In the present lot, Red is the Colour of Life, and So is Black, red tattling lace emerges from the flat surface of the canvas in the artist’s signature style of incorporating textile elements into her works. The refined mastery and craftsmanship required in working with such delicate materials serves as a testament to Javier’s technical competence as an artist, while also realizing her desire to subvert received associations with certain images and objects. Lace, commonly associated with homely comfort and predictability, is in this context dyed a blood red colour, and suggests discomfiting notions of bodily organs breaking through the surface veneer of painterly finish.

Playing on the notion of duality, Javier presents life and death as two sides of the same coin. Encapsulated most clearly by the depiction of twin girls – iconic characters in popular culture from director Stanley Kubrick’s 1975 film The Shining – the painting is replete in contrasts and repetitions. At first glance, the blue dresses, wallpaper, and panels on the left and right of the canvas make this a seemingly symmetrical composition. A close inspection of the painting however shows variations that disrupt this illusion. The varied expressions of the girls (one intensely staring while the other genially smiling), the uneven placement of the black-bordered windows of lace tattling along the wallpapered walls, and the differing density of lace tattling in the side panels intrigue the eye as Javier encourages the viewer’s gaze to dart back and forth to identify the similarities and differences across the invisible boundary we instinctively impose down the centre of the painting.

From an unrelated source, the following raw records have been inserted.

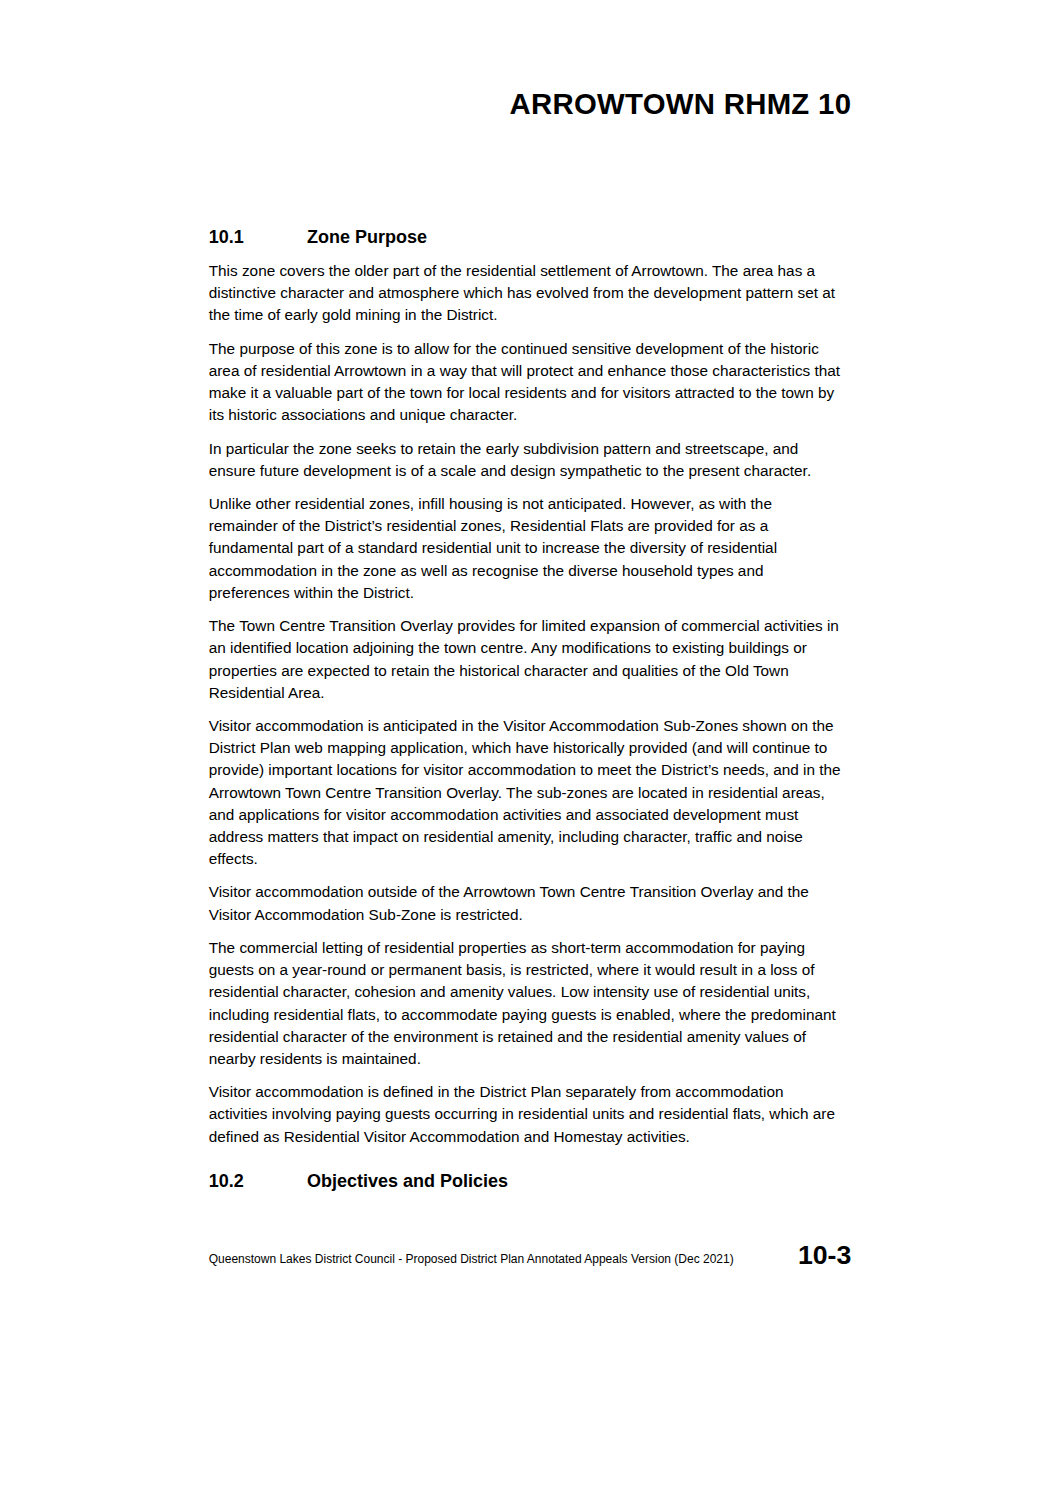ARROWTOWN RHMZ 10
10.1 Zone Purpose
This zone covers the older part of the residential settlement of Arrowtown. The area has a distinctive character and atmosphere which has evolved from the development pattern set at the time of early gold mining in the District.
The purpose of this zone is to allow for the continued sensitive development of the historic area of residential Arrowtown in a way that will protect and enhance those characteristics that make it a valuable part of the town for local residents and for visitors attracted to the town by its historic associations and unique character.
In particular the zone seeks to retain the early subdivision pattern and streetscape, and ensure future development is of a scale and design sympathetic to the present character.
Unlike other residential zones, infill housing is not anticipated. However, as with the remainder of the District’s residential zones, Residential Flats are provided for as a fundamental part of a standard residential unit to increase the diversity of residential accommodation in the zone as well as recognise the diverse household types and preferences within the District.
The Town Centre Transition Overlay provides for limited expansion of commercial activities in an identified location adjoining the town centre. Any modifications to existing buildings or properties are expected to retain the historical character and qualities of the Old Town Residential Area.
Visitor accommodation is anticipated in the Visitor Accommodation Sub-Zones shown on the District Plan web mapping application, which have historically provided (and will continue to provide) important locations for visitor accommodation to meet the District’s needs, and in the Arrowtown Town Centre Transition Overlay. The sub-zones are located in residential areas, and applications for visitor accommodation activities and associated development must address matters that impact on residential amenity, including character, traffic and noise effects.
Visitor accommodation outside of the Arrowtown Town Centre Transition Overlay and the Visitor Accommodation Sub-Zone is restricted.
The commercial letting of residential properties as short-term accommodation for paying guests on a year-round or permanent basis, is restricted, where it would result in a loss of residential character, cohesion and amenity values. Low intensity use of residential units, including residential flats, to accommodate paying guests is enabled, where the predominant residential character of the environment is retained and the residential amenity values of nearby residents is maintained.
Visitor accommodation is defined in the District Plan separately from accommodation activities involving paying guests occurring in residential units and residential flats, which are defined as Residential Visitor Accommodation and Homestay activities.
10.2 Objectives and Policies
Queenstown Lakes District Council - Proposed District Plan Annotated Appeals Version (Dec 2021)
10-3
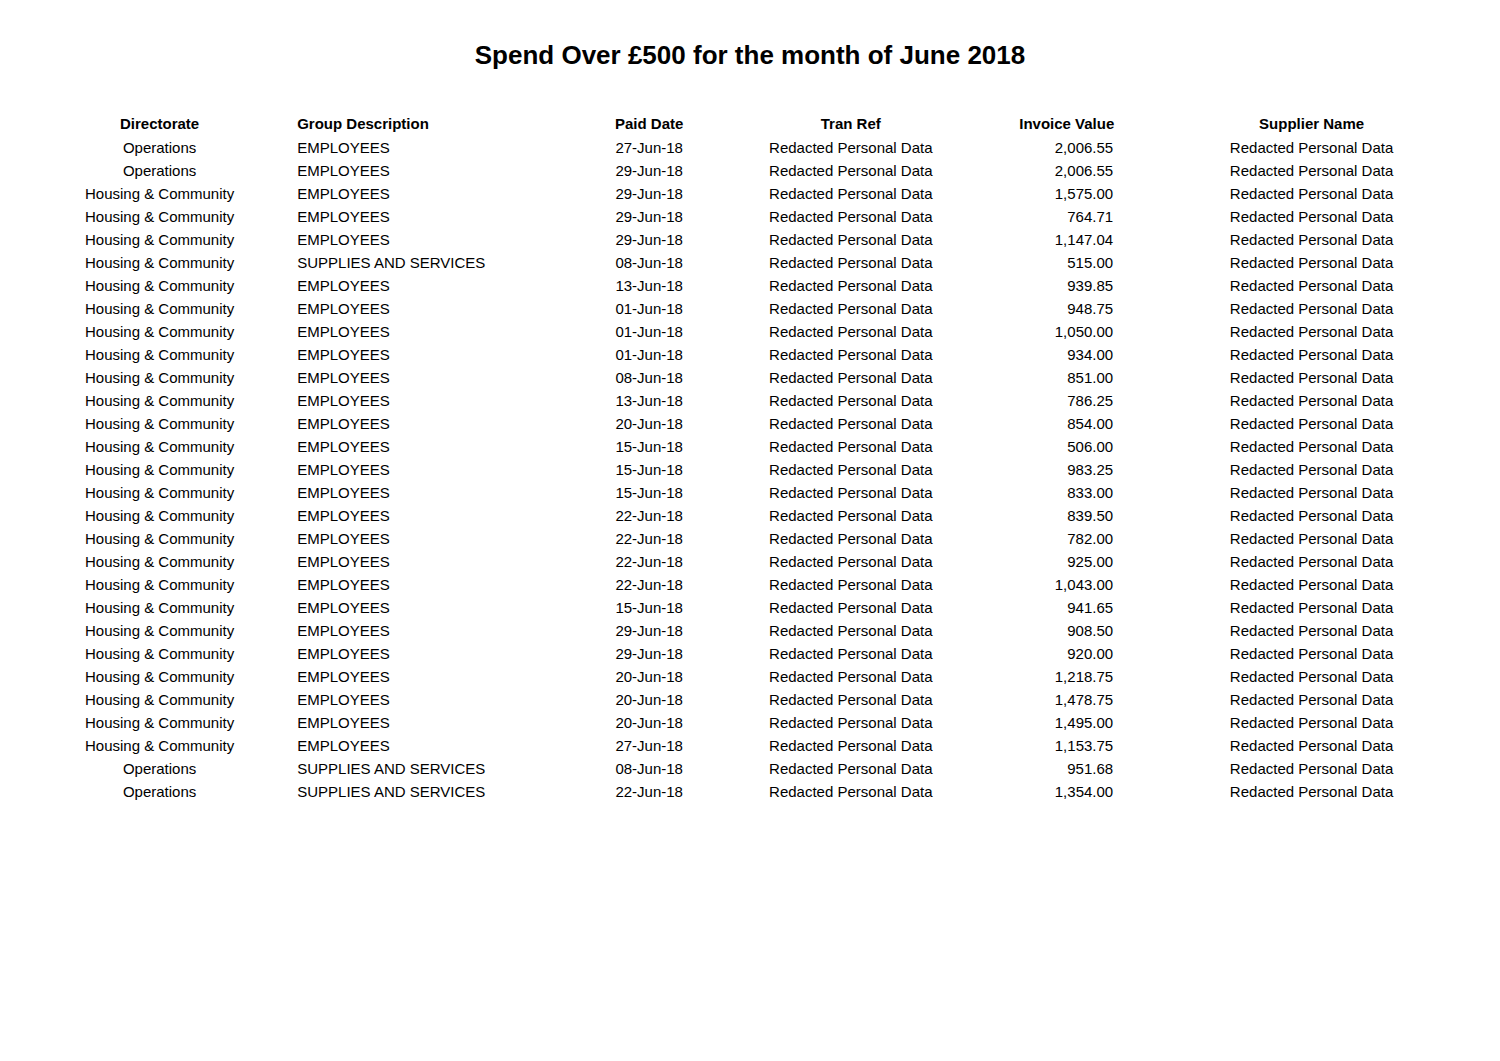Spend Over £500 for the month of June 2018
| Directorate | Group Description | Paid Date | Tran Ref | Invoice Value | Supplier Name |
| --- | --- | --- | --- | --- | --- |
| Operations | EMPLOYEES | 27-Jun-18 | Redacted Personal Data | 2,006.55 | Redacted Personal Data |
| Operations | EMPLOYEES | 29-Jun-18 | Redacted Personal Data | 2,006.55 | Redacted Personal Data |
| Housing & Community | EMPLOYEES | 29-Jun-18 | Redacted Personal Data | 1,575.00 | Redacted Personal Data |
| Housing & Community | EMPLOYEES | 29-Jun-18 | Redacted Personal Data | 764.71 | Redacted Personal Data |
| Housing & Community | EMPLOYEES | 29-Jun-18 | Redacted Personal Data | 1,147.04 | Redacted Personal Data |
| Housing & Community | SUPPLIES AND SERVICES | 08-Jun-18 | Redacted Personal Data | 515.00 | Redacted Personal Data |
| Housing & Community | EMPLOYEES | 13-Jun-18 | Redacted Personal Data | 939.85 | Redacted Personal Data |
| Housing & Community | EMPLOYEES | 01-Jun-18 | Redacted Personal Data | 948.75 | Redacted Personal Data |
| Housing & Community | EMPLOYEES | 01-Jun-18 | Redacted Personal Data | 1,050.00 | Redacted Personal Data |
| Housing & Community | EMPLOYEES | 01-Jun-18 | Redacted Personal Data | 934.00 | Redacted Personal Data |
| Housing & Community | EMPLOYEES | 08-Jun-18 | Redacted Personal Data | 851.00 | Redacted Personal Data |
| Housing & Community | EMPLOYEES | 13-Jun-18 | Redacted Personal Data | 786.25 | Redacted Personal Data |
| Housing & Community | EMPLOYEES | 20-Jun-18 | Redacted Personal Data | 854.00 | Redacted Personal Data |
| Housing & Community | EMPLOYEES | 15-Jun-18 | Redacted Personal Data | 506.00 | Redacted Personal Data |
| Housing & Community | EMPLOYEES | 15-Jun-18 | Redacted Personal Data | 983.25 | Redacted Personal Data |
| Housing & Community | EMPLOYEES | 15-Jun-18 | Redacted Personal Data | 833.00 | Redacted Personal Data |
| Housing & Community | EMPLOYEES | 22-Jun-18 | Redacted Personal Data | 839.50 | Redacted Personal Data |
| Housing & Community | EMPLOYEES | 22-Jun-18 | Redacted Personal Data | 782.00 | Redacted Personal Data |
| Housing & Community | EMPLOYEES | 22-Jun-18 | Redacted Personal Data | 925.00 | Redacted Personal Data |
| Housing & Community | EMPLOYEES | 22-Jun-18 | Redacted Personal Data | 1,043.00 | Redacted Personal Data |
| Housing & Community | EMPLOYEES | 15-Jun-18 | Redacted Personal Data | 941.65 | Redacted Personal Data |
| Housing & Community | EMPLOYEES | 29-Jun-18 | Redacted Personal Data | 908.50 | Redacted Personal Data |
| Housing & Community | EMPLOYEES | 29-Jun-18 | Redacted Personal Data | 920.00 | Redacted Personal Data |
| Housing & Community | EMPLOYEES | 20-Jun-18 | Redacted Personal Data | 1,218.75 | Redacted Personal Data |
| Housing & Community | EMPLOYEES | 20-Jun-18 | Redacted Personal Data | 1,478.75 | Redacted Personal Data |
| Housing & Community | EMPLOYEES | 20-Jun-18 | Redacted Personal Data | 1,495.00 | Redacted Personal Data |
| Housing & Community | EMPLOYEES | 27-Jun-18 | Redacted Personal Data | 1,153.75 | Redacted Personal Data |
| Operations | SUPPLIES AND SERVICES | 08-Jun-18 | Redacted Personal Data | 951.68 | Redacted Personal Data |
| Operations | SUPPLIES AND SERVICES | 22-Jun-18 | Redacted Personal Data | 1,354.00 | Redacted Personal Data |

Coming from a series of Javier’s works exploring the concepts of fiction and storytelling, Kubrick’s The Shining serves as a fitting source for Javier’s appropriation. The film’s protagonist navigates a labyrinthine house that is revealed to reflect the inescapable and degenerating madness of his mind. Victims of a brutal murder, the deceptively innocent twins are malicious apparitions who roam the house indefinitely and exist on a liminal plane between life and death and are able to interact with living characters. Just as the central narrative of the film questions whether events are taking place in reality or in the mind of the protagonist, Javier too hopes to challenge the perceived opposition of life and death through her art.

Where red and black are colours that can alternately take on associations of life and death depending on the context, Javier employs them to dramatic effect as they symbolize the simultaneous existence and transgression of boundaries. The clearly defined black squares imposed on the canvas are the very means through which the physical materials of the red lace tattling from the external panels seep into the internal dimension of the painting. The large size of the artwork as well as the expertly rendered perspective of the room within which the twins stand also serves to extends their presence into the physical plane of the viewer.

In Red is the Colour of Life, and So is Black, Javier presents us with an invitation to enter into a contemplation of the relationship between life and death, and of the inevitable way in which death erupts into the surface of consciousness and reality. As the girls regard us with their unwavering gazes, their arms and hands interlock tightly in a reinforcement of our inextricable and everpresent connection to death in life.